You don’t reply until you realise he’s actually waiting for one. “I don’t know,” you confess.
Drew laughs bitterly, shaking his head. “Were you ever gonna tell me? Or were you going to just let me marry a slut?”
“Drew, that’s not fair. I was a kid and I was going through some shit…” you argue.
“I don’t fucking care, Y/N, you lied to me about it. That’s what hurts.”
“I’m sorry. When I met you, I was trying to be a new person, I didn’t want to be that girl anymore. I didn’t expect us to end up where we are, and the lie became too big.”
Drew considers your words, throwing the book down on the bed and then sitting on it. You stand there awkwardly, not sure what you want your brain to focus on first. There’s just too much happening right now.
“I want to move past this, and I want us to live together in this house and be happy for the rest of our lives. But we can’t do that if we’re not honest with each other,” Drew explains calmly. “So this is your last chance, Y/N. Is there anything else you’re keeping from me?”
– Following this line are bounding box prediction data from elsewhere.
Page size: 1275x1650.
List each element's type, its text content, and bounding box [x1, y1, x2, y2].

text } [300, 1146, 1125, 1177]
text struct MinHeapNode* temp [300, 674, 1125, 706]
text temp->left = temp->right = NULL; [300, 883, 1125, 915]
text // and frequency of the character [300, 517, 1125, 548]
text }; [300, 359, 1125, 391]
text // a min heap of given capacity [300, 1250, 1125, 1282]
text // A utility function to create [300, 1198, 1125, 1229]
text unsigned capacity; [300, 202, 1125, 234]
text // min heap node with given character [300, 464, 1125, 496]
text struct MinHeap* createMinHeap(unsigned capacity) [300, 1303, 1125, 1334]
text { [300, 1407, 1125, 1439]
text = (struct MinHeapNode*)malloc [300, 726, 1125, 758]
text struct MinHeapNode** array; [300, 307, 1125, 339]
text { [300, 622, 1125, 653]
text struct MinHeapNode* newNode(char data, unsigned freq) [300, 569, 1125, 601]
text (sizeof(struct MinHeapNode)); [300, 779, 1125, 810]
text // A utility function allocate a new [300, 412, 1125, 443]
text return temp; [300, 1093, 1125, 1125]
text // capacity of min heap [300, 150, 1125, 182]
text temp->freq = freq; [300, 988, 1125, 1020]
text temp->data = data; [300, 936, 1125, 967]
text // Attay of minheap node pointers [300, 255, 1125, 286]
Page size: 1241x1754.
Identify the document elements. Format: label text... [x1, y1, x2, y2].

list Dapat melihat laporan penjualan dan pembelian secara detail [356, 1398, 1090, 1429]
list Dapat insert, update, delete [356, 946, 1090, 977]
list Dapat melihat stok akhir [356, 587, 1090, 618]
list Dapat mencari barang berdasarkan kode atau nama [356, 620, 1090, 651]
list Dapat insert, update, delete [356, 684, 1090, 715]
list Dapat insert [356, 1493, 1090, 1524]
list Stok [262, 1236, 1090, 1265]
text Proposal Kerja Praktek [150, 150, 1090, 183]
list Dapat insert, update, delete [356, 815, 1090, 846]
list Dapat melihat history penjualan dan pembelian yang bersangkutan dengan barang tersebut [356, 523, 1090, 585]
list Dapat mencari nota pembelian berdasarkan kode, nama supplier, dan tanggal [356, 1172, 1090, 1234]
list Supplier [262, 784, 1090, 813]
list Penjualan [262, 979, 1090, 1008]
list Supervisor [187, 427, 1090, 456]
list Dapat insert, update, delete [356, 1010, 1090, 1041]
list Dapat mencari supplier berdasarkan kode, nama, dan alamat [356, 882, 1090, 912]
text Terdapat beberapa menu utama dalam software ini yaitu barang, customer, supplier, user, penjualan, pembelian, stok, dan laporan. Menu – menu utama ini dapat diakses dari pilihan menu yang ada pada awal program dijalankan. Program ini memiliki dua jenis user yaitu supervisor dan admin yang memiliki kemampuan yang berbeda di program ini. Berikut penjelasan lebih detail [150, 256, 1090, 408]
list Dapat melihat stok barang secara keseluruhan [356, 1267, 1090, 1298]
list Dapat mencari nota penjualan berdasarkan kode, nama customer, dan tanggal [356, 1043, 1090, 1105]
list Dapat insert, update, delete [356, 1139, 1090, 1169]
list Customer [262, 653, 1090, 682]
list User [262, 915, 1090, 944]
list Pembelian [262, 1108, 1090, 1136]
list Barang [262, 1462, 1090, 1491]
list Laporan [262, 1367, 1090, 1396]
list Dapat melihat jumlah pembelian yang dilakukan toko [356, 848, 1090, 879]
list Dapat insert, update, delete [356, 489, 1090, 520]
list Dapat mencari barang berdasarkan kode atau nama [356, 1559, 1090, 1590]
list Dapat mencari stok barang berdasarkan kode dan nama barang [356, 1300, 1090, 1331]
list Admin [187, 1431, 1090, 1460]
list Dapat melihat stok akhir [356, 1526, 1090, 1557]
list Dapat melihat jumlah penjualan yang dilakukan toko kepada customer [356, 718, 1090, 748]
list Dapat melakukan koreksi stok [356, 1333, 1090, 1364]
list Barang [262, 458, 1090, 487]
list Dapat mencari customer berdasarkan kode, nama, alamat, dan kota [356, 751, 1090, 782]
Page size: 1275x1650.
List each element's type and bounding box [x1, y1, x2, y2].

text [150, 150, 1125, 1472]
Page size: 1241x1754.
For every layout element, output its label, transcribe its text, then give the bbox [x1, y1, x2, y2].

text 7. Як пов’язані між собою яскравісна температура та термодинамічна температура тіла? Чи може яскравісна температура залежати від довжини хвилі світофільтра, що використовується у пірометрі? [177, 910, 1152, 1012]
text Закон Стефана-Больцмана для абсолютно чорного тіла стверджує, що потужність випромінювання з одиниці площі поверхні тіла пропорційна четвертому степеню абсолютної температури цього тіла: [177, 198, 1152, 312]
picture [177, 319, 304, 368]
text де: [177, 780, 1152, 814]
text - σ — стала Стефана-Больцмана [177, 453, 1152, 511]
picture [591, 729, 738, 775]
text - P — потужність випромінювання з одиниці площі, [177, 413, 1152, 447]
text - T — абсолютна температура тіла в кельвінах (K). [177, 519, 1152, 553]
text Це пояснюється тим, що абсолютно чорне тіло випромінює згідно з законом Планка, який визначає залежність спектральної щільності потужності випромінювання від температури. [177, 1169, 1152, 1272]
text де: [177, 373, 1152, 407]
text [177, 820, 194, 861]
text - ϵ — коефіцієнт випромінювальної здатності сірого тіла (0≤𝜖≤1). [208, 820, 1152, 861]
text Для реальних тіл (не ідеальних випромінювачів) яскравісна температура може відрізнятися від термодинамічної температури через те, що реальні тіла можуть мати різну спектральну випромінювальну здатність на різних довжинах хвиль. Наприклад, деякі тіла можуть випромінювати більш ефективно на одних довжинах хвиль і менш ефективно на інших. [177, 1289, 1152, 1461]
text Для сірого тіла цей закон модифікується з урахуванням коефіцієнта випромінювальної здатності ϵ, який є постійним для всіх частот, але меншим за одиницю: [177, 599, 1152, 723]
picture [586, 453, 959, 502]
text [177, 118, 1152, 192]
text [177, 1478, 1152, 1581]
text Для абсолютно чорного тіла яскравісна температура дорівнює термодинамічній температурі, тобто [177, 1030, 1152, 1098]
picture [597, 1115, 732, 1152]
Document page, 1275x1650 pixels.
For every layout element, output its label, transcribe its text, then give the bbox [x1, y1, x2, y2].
You stare at him, Jensen instantly flooding through your brain. And you want to scream at him – yes, so much. You want to tell him about how you fell in love with the man that had been married to your aunt most of your life; your father’s best friend, the man you’ve been living with for the last four months. You want to tell him that being with Jensen was the most alive you’ve ever felt, but it fell apart and now you’re here, and you don’t want to look back, you want to move forward. You want to come clean about the night before, about the big mistake you’ve made and how it’s only made you realise one thing. But that one thing is the only thing that blurts out of your mouth.
“I want to move back to Austin for good.”